Periodic Reporting for period 1 - RESPVR (Investigating the sensorimotor mechanisms of respiration and their contribution to bodily self-consciousness by combining virtual reality, physiology, and neuroimaging.)
Berichtszeitraum: 2020-11-01 bis 2022-10-31
Study 2: Our novel paradigm - with limited movement - was combined and piloted with neuroimaging using a unique MRI-compatible VR system, offering the unprecedented opportunity to precisely identify the networks underlying breathing and its sense of agency, and their dynamics, using fMRI. A pilot of 17 subjects was first ran leading to interesting preliminary results. Previous behavioral results from Study 1 were reproduced, showing that sense of agency depends on the temporal delay of the visual feedback, and that motor adaptation depends on the temporal delay only when the subject self-attributes the movement. Our preliminary main result was that agency judgments were related to activations in the insula, the supramarginal gyrus, the middle frontal gyrus, the cingulate cortex, the inferior parietal lobule, the cerebellum, and the pre-central gyrus. Additionally, we observed that motor adaptation was linked to activations in the insula, the supramarginal gyrus, the pre-supplementary motor area, the cerebellum, and the precentral gyrus. These results resemble those obtained when investigating upper limb movements’ agency. This suggests that a similar process underlies upper limb movements ‘and breathing agency. Due to delays induced by the pandemic, the final sample (n=39) is still being analyzed.

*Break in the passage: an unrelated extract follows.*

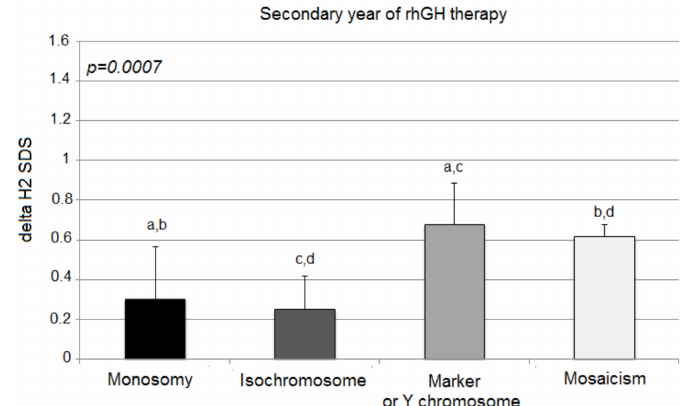
Figure 2. Growth response to rhGH during the second year of therapy. H2 SDS, height standard deviation score after 2 years of therapy; the ANOVA test was applied ( p < 0.001). Values (bars) marked with the same letters are significantly different (Dunn’s multiple comparisons test): a— p < 0.04; b— p < 0.032; c— p < 0.015; d— p < 0.012. The groups designed with the same letter different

Study 3: Following the validation of the paradigm and the determination of the behavioural and neural mechanisms in healthy subjects, we applied its behavioural version (Study 1) to patients suffering from HVS, to gain insights in HVS underlying mechanisms by comparing breathing motor adaptation and breathing agency in patients and age-matched healthy participants. We managed to recruit 14 HVS patients from the Pneumology ward of the Geneva Hospitals and recruited 14 perfectly matched control in terms of age and gender. Due to delays induced by the pandemic, the analyses are still ongoing.
Dissemination & Exploitation:
The strategy to disseminate was composed of two parts. (1) The results were disseminated within the LNCO, EPFL, and Campus Biotech during the events such as internal LNCO lab meetings and Project Presentation Seminars of Campus Biotech; (2) The results were also disseminated to the broad scientific community. Preliminary and results were presented in international research meetings such as meetings led by the Association for the Scientific Study of Consciousness (poster), the European Respiratory Society (poster and talk), and the Dyspnea Society (poster and talk). I also presented my data to my former laboratory at the Brighton and Sussex medical School (Brighton, UK) and was invited to give a talk as a keynote speaker in a symposium at the IEEE International Conference on Development and Learning 2022, in London.
Regarding publications, a comprehensive review on the topics of this project has been published in Biological psychology and a derived clinical application of this project is under review in European Respiratory Journal Open Research. Three more manuscripts remain under preparation and will be soon submitted. All original research manuscripts are/will be registered as pre-print on bioRxiv to ensure open science (https://www.biorxiv.org/(öffnet in neuem Fenster)). Finally, all my publications and conference talks were shared on my ResearchGate, Twitter, and LinkedIn profiles as well as on the LNCO website. The funding source, as well as the reference number of the grant, are specified in all publications.
Present findings were as a basis to write a grant proposal for the French ATIP Avenir CNRS/INSERM 2022 program. Such grant was selected by the jury.